$25
1. Create a function my scatter with declaration
void my_scatter(int* sendbuf, int sendcount, int* recvbuf, int recvcount, int root)
that re-creates some of the functionality of MPI Scatter, assuming that they send type is MPI INT, and that the communicator is MPI COMM WORLD. Note that sendcount and recvcount might not match. After all, if rank j is not the root, then rank j would reasonably say that its send count is 0, while its receive count is non-zero. Your code must follow the simple algorithm of repeatedly sending from the root to every non-root process; see Figure 1. The root should not send to itself, but should rather copy the data into the correct buffer. You may not use MPI Scatter. Call the file my scatter.c
2. Create a function my broadcast with declaration
void my_broadcast(int* buffer, int count)
that re-creates some of the functionality of MPI Bcast, assuming that they send type is MPI INT, that the root is 0, and that the communicator is MPI COMM WORLD. Call the file my broadcast.c. Your code may assume that the number of processors on the communicator is a power of 2. Your code should follow the “fan-out” algorithm from class – see Slides: Collective Operations, slide 22 on Moodle. You may not use MPI Bcast. Call the file my broadcast.c.
3. Create a function my allgather with declaration
Figure 1: A simple scatter algorithm
void my_allgather(int* sendbuf, int sendcount, int* recvbuf)

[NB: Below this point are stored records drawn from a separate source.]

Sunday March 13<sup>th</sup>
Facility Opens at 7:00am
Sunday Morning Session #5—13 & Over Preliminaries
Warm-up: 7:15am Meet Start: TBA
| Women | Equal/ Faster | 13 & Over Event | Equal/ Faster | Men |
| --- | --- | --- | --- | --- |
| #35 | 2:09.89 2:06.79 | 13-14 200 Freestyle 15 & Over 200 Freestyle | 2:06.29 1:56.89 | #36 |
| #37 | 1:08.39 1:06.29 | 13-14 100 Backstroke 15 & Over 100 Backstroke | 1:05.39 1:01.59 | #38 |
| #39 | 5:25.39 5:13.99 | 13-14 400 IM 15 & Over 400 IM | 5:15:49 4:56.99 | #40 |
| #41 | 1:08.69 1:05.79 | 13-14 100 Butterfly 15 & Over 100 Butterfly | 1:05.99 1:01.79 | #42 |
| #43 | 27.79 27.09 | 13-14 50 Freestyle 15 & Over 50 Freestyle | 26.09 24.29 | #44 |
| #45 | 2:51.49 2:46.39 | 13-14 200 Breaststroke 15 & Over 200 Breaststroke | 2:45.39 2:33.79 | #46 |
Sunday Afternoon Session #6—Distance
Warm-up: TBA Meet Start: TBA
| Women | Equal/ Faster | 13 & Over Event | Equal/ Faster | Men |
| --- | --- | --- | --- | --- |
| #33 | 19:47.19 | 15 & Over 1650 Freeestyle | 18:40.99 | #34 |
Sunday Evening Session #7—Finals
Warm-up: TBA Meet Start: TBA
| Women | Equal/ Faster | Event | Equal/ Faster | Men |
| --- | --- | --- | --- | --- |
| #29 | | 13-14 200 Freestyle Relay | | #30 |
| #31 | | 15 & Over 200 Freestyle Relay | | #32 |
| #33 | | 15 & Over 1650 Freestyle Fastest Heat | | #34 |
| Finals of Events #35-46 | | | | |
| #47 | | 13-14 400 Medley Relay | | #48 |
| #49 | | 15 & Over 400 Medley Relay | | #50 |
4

that reproduces some of the functionality of MPI Allgather, assuming that the send type is MPI INT, that send count and receive count match, and that the communicator is
MPI COMM WORLD. Again, you may only use MPI Send and MPI Recv for communication. In this code, each process should do k − 1 sends and k − 1 receives, where k is the number of processors engaged – see slide 28 in Slides: Collective Operations on Moodle.
Level: Advanced
1. Create a function my gather with declaration
void my_gather(int* recvbuf, int recvcount, int* sendbuf, int sendcount, int root)
that improves the my gather function we wrote in class so that it does not assume that the number of processors is a power of 2, and it does not assume that the root is rank 0. Your algorithm should follow the “fan-in” algorithm discussed in class, but treating root as rank 0, root+1 as rank 1, and so on. Name the file my gather.c
2. Create a function my allplus with declaration
int my_allplus(int* sendbuf, int* recvbuf, int count)
that puts the sum of all the data held in each processors sendbuf array on every process.
For example, if there are four processes p0,p1,p2,p3 and pi holds data di,0,di,1,di,2 then when the processes complete the call to my allplus each processor should find
d0,0 + d0,1 + d0,2 + d1,0 + d1,1 + d1,2 + d2,0 + d2,1 + d2,2 + d3,0 + d3,1 + d3,2 available in recvbuf[0].
No processor should do more than dlogpe receives and dlogpe sends, and no send or receive should be longer than one integer.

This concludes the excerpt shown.